## TRY IT
Print, exactly as they appear in the listing below, the lines from the line with "right eye: (314, 211)" to the line with "left shoulder: (202, 215)", with both end lines kept.
········
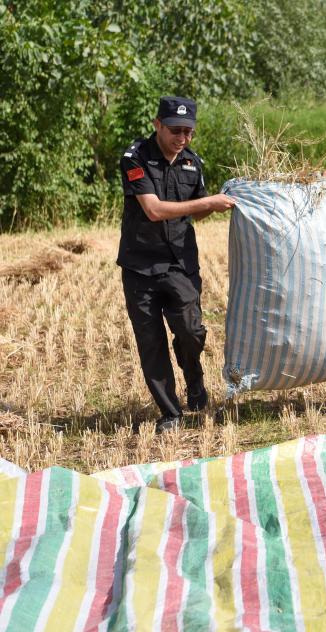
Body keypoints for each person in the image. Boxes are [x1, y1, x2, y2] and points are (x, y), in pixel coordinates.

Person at [117, 96, 235, 434]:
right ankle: (170, 412)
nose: (181, 138)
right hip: (140, 264)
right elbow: (153, 209)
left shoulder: (193, 163)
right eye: (175, 130)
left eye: (188, 132)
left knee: (191, 330)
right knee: (150, 341)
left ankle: (193, 374)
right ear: (157, 124)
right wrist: (207, 202)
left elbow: (196, 209)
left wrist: (220, 204)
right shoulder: (135, 158)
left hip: (180, 263)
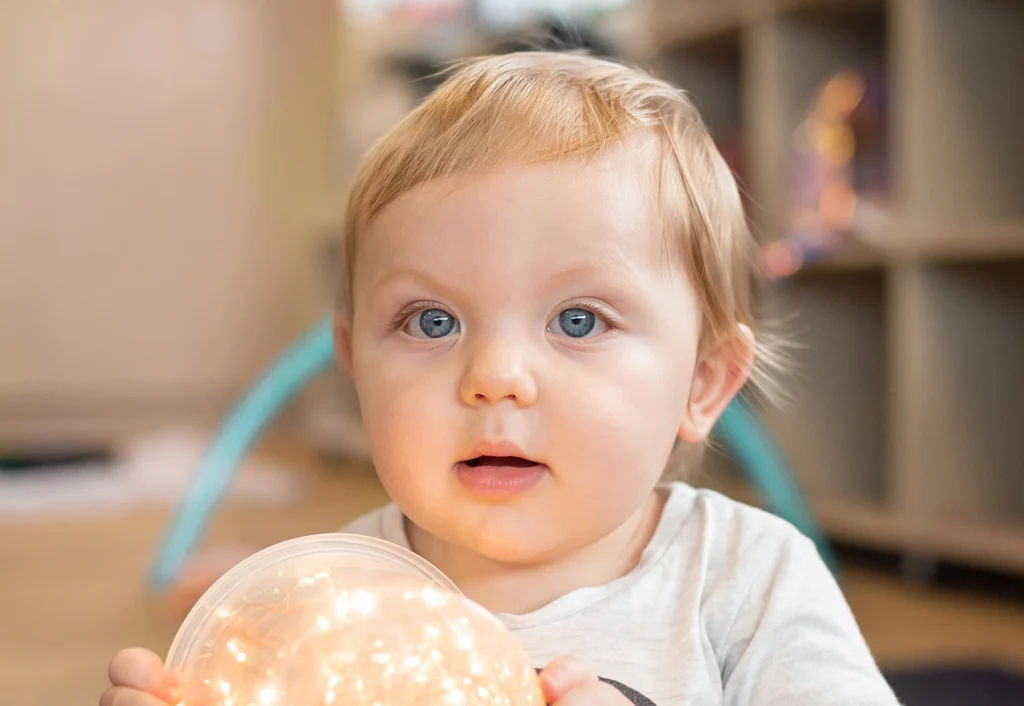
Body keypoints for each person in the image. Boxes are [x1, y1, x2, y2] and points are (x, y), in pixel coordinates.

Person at [101, 52, 899, 705]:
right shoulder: (338, 599)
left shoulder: (744, 579)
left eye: (578, 321)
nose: (495, 379)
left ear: (704, 384)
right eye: (432, 322)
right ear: (354, 366)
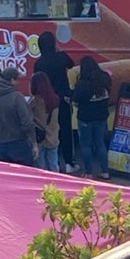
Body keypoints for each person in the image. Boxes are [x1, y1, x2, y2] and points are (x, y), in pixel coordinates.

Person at [33, 32, 77, 171]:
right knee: (65, 130)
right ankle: (69, 162)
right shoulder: (60, 58)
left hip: (45, 101)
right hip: (62, 99)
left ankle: (52, 161)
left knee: (48, 129)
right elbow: (71, 64)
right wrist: (61, 51)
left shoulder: (39, 63)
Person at [0, 67, 38, 166]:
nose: (19, 82)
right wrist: (34, 143)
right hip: (19, 143)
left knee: (6, 178)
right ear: (11, 80)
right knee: (25, 176)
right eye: (17, 79)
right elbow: (27, 123)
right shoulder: (17, 97)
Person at [72, 56, 112, 180]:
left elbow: (75, 100)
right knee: (100, 143)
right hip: (101, 116)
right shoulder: (105, 78)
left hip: (85, 118)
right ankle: (105, 172)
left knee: (86, 145)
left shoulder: (83, 84)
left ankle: (88, 173)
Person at [28, 71, 60, 173]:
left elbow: (28, 118)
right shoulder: (55, 99)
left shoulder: (34, 101)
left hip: (39, 137)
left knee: (40, 166)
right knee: (53, 163)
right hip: (53, 135)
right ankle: (56, 185)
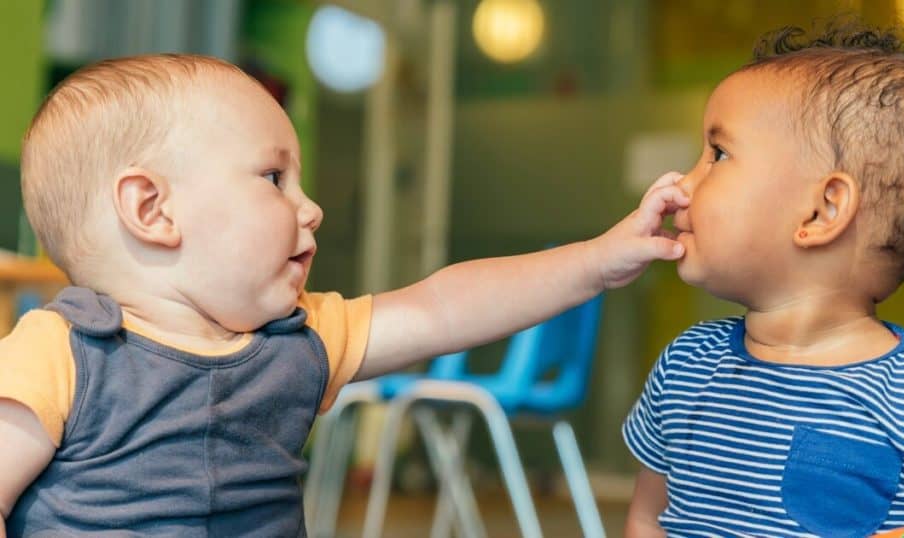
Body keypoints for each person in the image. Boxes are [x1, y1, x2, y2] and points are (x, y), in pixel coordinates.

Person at [0, 54, 690, 536]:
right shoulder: (61, 354)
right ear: (152, 210)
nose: (312, 208)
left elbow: (443, 308)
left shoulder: (303, 338)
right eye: (274, 179)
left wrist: (597, 260)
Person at [622, 19, 904, 538]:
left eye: (717, 155)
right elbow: (646, 517)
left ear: (821, 212)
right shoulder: (686, 366)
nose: (680, 183)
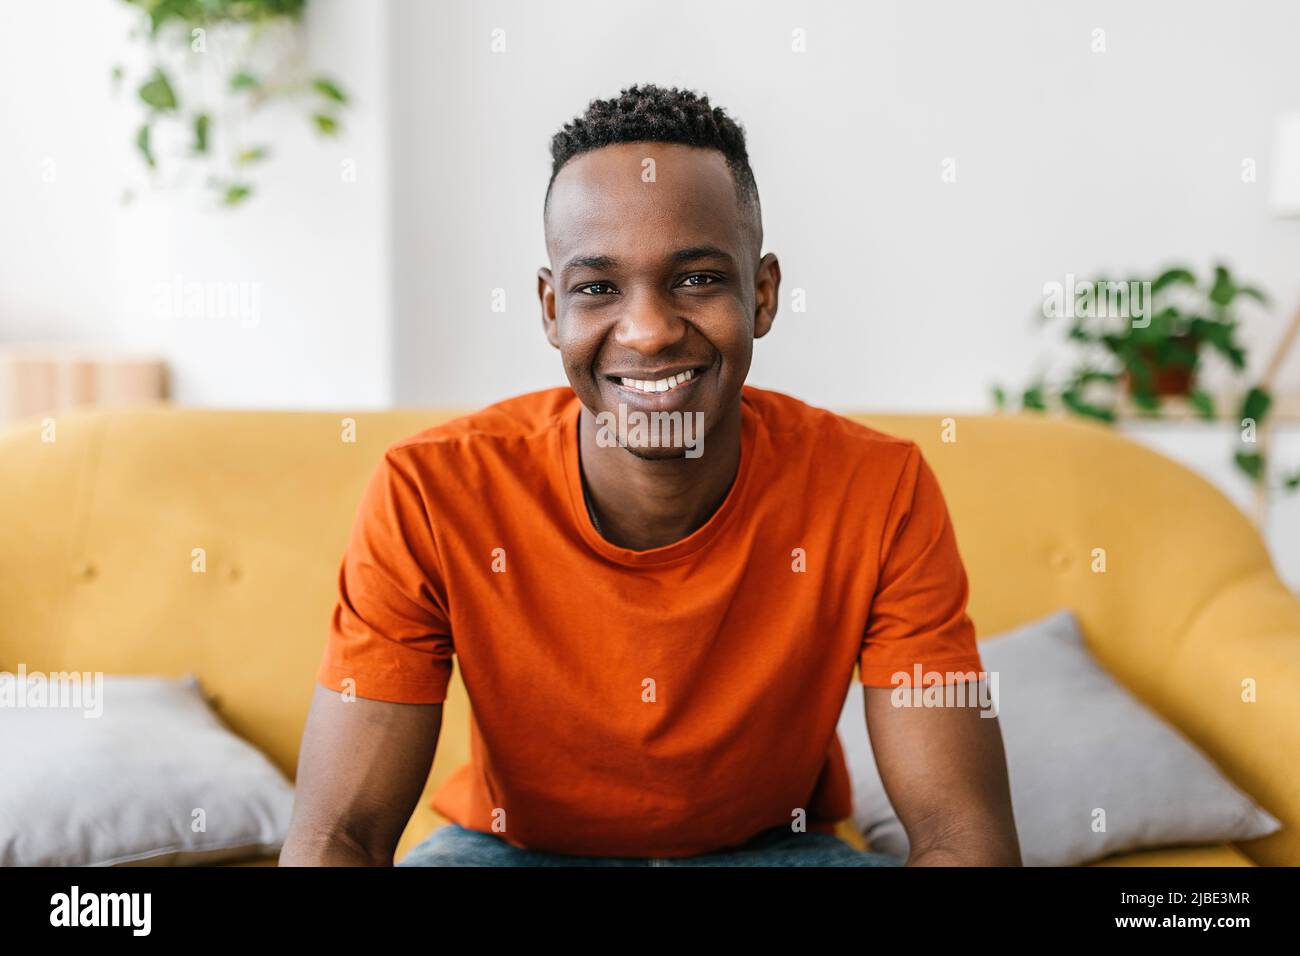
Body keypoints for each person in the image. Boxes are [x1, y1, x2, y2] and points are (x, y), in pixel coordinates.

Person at [281, 83, 1021, 867]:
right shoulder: (427, 492)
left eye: (696, 278)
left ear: (761, 293)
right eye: (597, 288)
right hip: (511, 853)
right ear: (549, 309)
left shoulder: (883, 489)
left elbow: (960, 831)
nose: (649, 331)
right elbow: (339, 836)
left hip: (773, 851)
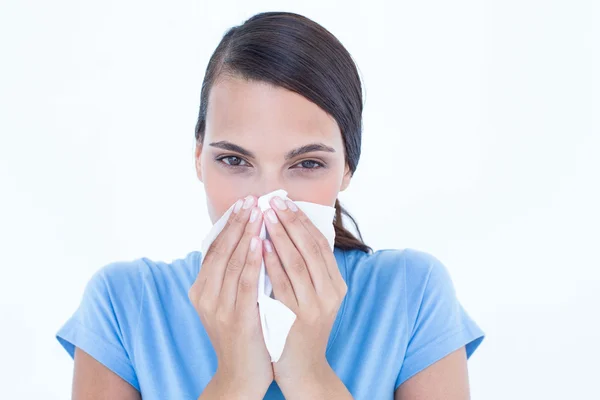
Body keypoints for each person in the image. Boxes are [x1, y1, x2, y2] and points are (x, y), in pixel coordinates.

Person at [56, 11, 485, 400]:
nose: (267, 199)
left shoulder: (411, 293)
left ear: (347, 170)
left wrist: (308, 373)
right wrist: (236, 379)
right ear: (198, 158)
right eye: (235, 160)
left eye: (307, 163)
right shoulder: (123, 304)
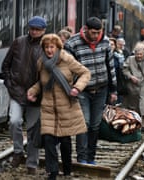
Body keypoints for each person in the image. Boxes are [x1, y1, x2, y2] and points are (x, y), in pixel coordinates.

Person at [27, 34, 91, 180]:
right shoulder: (41, 63)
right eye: (46, 47)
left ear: (57, 47)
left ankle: (67, 169)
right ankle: (53, 172)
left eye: (52, 47)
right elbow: (42, 83)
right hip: (48, 107)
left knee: (65, 142)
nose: (49, 50)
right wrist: (33, 91)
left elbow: (85, 73)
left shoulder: (66, 59)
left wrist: (77, 88)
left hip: (66, 107)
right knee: (49, 140)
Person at [64, 17, 117, 164]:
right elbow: (67, 70)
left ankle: (91, 157)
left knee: (95, 125)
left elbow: (110, 66)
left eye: (98, 32)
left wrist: (113, 90)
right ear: (86, 29)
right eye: (93, 33)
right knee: (84, 123)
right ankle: (82, 157)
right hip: (82, 90)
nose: (96, 36)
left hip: (101, 88)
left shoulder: (105, 42)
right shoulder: (72, 44)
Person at [1, 16, 47, 174]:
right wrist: (9, 82)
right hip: (17, 91)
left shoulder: (46, 46)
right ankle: (18, 152)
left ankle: (32, 163)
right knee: (14, 121)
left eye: (37, 29)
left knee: (34, 130)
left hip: (37, 96)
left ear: (43, 31)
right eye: (32, 29)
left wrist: (40, 91)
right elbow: (6, 65)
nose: (34, 32)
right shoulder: (18, 42)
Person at [121, 41, 144, 132]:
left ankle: (143, 125)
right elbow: (124, 69)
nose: (139, 56)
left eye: (141, 54)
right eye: (137, 54)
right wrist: (130, 76)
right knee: (132, 107)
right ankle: (133, 124)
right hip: (131, 87)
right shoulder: (130, 59)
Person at [109, 38, 126, 103]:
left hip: (117, 84)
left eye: (112, 45)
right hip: (105, 85)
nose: (110, 46)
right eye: (109, 44)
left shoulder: (118, 57)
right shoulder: (102, 56)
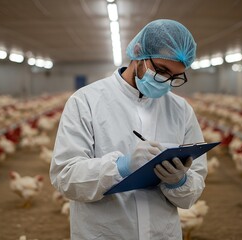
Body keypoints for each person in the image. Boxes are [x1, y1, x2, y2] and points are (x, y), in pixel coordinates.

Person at [50, 19, 207, 239]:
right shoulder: (86, 101)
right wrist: (120, 167)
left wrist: (180, 182)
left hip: (162, 233)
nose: (166, 81)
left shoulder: (180, 110)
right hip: (104, 233)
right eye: (161, 70)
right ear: (137, 53)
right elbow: (65, 178)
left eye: (174, 77)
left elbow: (192, 193)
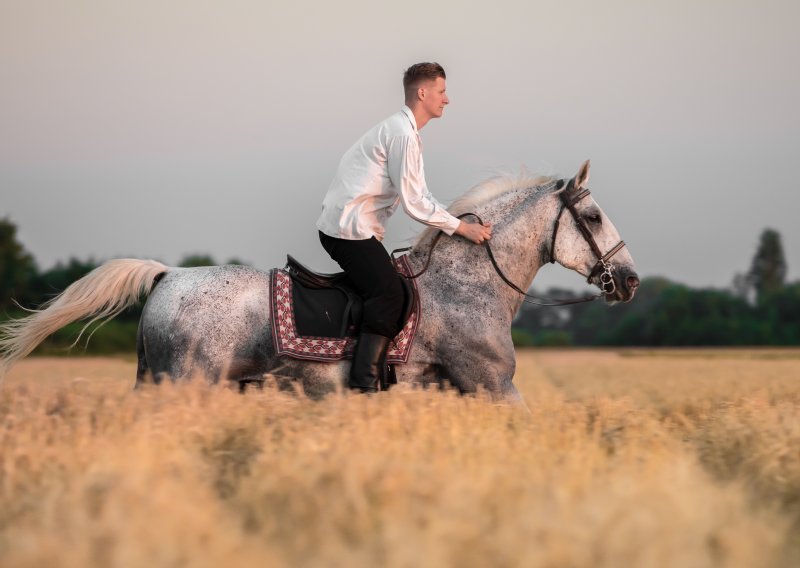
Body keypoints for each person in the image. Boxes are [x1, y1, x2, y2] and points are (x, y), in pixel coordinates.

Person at [316, 62, 492, 392]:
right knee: (389, 294)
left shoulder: (404, 132)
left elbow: (421, 195)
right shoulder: (401, 136)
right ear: (422, 93)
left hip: (355, 228)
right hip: (348, 230)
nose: (447, 99)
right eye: (442, 92)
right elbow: (414, 203)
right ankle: (363, 387)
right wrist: (461, 229)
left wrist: (458, 219)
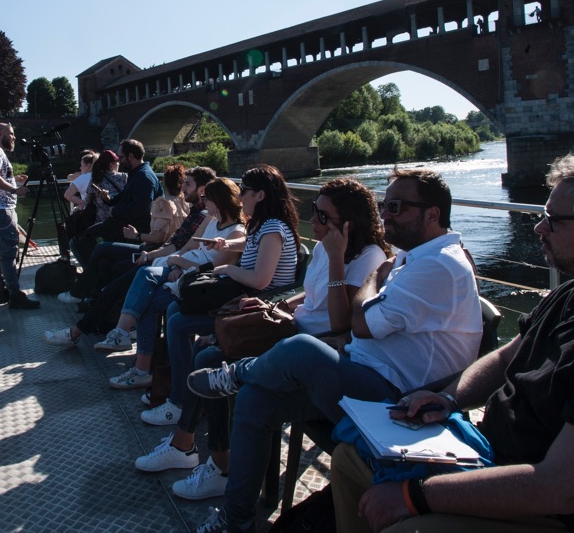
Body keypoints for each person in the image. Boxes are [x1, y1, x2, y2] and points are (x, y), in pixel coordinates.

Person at [334, 151, 574, 533]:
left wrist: (413, 496)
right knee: (350, 459)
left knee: (405, 527)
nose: (539, 228)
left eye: (554, 219)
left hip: (569, 514)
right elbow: (506, 358)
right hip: (501, 461)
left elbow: (559, 487)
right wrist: (448, 398)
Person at [187, 168, 482, 533]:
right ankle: (236, 519)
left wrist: (375, 278)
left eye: (395, 207)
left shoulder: (435, 264)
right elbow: (362, 322)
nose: (386, 215)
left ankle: (237, 373)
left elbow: (359, 323)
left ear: (432, 214)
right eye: (383, 206)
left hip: (402, 398)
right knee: (254, 400)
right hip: (364, 368)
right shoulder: (414, 258)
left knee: (302, 349)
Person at [139, 179, 392, 502]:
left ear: (349, 223)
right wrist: (278, 305)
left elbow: (341, 321)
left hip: (313, 344)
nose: (313, 220)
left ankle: (202, 455)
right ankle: (197, 450)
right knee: (205, 348)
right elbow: (310, 297)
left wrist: (336, 260)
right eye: (314, 211)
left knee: (209, 358)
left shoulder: (366, 257)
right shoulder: (323, 246)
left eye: (322, 216)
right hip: (290, 326)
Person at [92, 178, 248, 390]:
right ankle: (128, 345)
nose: (204, 203)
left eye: (207, 199)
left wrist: (179, 264)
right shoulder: (210, 220)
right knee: (145, 279)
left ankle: (134, 356)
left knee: (146, 293)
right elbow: (189, 246)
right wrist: (176, 264)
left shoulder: (236, 232)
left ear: (219, 201)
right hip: (182, 270)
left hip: (198, 282)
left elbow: (214, 268)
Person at [43, 166, 217, 348]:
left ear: (202, 189)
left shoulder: (202, 215)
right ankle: (109, 317)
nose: (183, 187)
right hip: (163, 257)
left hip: (169, 264)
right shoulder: (196, 212)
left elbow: (180, 248)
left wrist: (150, 252)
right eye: (183, 183)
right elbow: (179, 245)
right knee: (106, 262)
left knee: (113, 282)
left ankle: (80, 329)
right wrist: (151, 253)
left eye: (188, 184)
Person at [59, 162, 189, 305]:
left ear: (164, 182)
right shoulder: (183, 203)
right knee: (104, 261)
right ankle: (99, 297)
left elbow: (159, 237)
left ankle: (80, 292)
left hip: (152, 249)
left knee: (101, 248)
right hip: (163, 249)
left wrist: (136, 235)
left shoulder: (163, 203)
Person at [0, 122, 41, 309]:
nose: (14, 137)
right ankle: (15, 295)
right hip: (0, 211)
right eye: (12, 134)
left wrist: (12, 180)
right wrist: (15, 189)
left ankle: (2, 291)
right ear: (0, 134)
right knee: (8, 253)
········
## FINAL ANSWER
right eye: (314, 211)
left knee: (209, 358)
left shoulder: (366, 257)
right shoulder: (323, 246)
left eye: (322, 216)
right hip: (290, 326)
Person at [92, 178, 248, 390]:
right ankle: (128, 345)
nose: (204, 203)
left eye: (207, 199)
left wrist: (179, 264)
right shoulder: (210, 220)
right knee: (145, 279)
left ankle: (134, 356)
left knee: (146, 293)
right elbow: (189, 246)
right wrist: (176, 264)
left shoulder: (236, 232)
left ear: (219, 201)
right hip: (182, 270)
left hip: (198, 282)
left elbow: (214, 268)
Person at [43, 166, 217, 348]:
left ear: (202, 189)
left shoulder: (202, 215)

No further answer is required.